Will I Qualify for a Mortgage? Key Factors You Need to Know

2024-03-14

You and your partner are looking to buy your first home. You've done some research and you've found your dream home. The purchase price for the home is €400,000 and you're unsure if you will qualify for a mortgage to buy the home.

Here are the key factors you need to know:

  • Deposit and Income Requirements

First time buyers are subject to loan-to-value (LTV) and loan-to-income (LTI) limits. LTV limits require you to have a minimum deposit of 10% of the purchase price of the home, while LTI limits allow you to borrow up to 4 times your joint annual incomes. To afford a home of €400,000, you need a €40,000 deposit and a mortgage of €360,000, meaning your joint annual income must be a minimum of €90,000.

 

  • Government Support Schemes

If you are unable to meet deposit and income requirements, government supports like the Help to Buy (HTB) Scheme and First Home Scheme (FHS) can provide valuable assistance. The HTB helps you accumulate a deposit and the FHS assists those on modest incomes overcome funding gaps between their deposit, mortgage, and property purchase price. Depending on the level of assistance you need, you can use both schemes to fund your home purchase.

 

  • Financial Habits and Affordability

When assessing if you qualify for a mortgage, a lender's main concern is your ability to afford mortgage repayments. They will assess this based on the following factors:

    • Income: a lender will view you as a good candidate when you demonstrate that you have a steady income and that you are in full-time employment or self-employed.
    • Expenses: in assessing your ability to afford mortgage repayments, a lender will look at your monthly living expenses because you will continue to pay these expenses alongside your mortgage repayments.
    • Savings: regular savings shows a lender that you are responsible with your finances and this could make the lender view you as a favourable candidate for a mortgage.
    • Existing loans: excessive debt may impact your borrowing capacity as a lender may perceive you as higher risk. You are not required to be debt free when applying for a mortgage, but it may work in your favour to reduce your debt as much as possible before submitting your mortgage application.
    • Credit history: a good credit history will strengthen your application. However, if you have concerns about your credit history, discuss this with your mortgage broker so that we can advise you on how to get your credit history back on track - which typically takes up to 6 months.

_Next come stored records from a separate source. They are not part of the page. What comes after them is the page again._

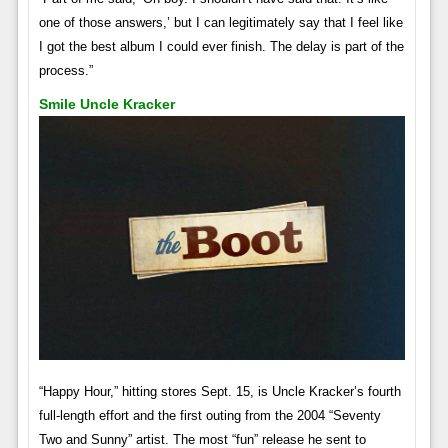
one of those answers,’ but I can legitimately say that I feel like
I got the best album I could ever finish. The delay is part of the
process.”
Smile Uncle Kracker
“Happy Hour,” hitting stores Sept. 15, is Uncle Kracker’s fourth
full-length effort and the first outing from the 2004 “Seventy
Two and Sunny” artist. The most “fun” release he sent to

Qualifying for a mortgage essentially depends on financial readiness and demonstrating responsible financial habits. By understanding deposit requirements, income considerations, and maintaining good financial habits, you can enhance your eligibility for a mortgage.

Start your preparation early, gather necessary documents, and explore government support schemes to better your chances of securing a mortgage to buy your dream home.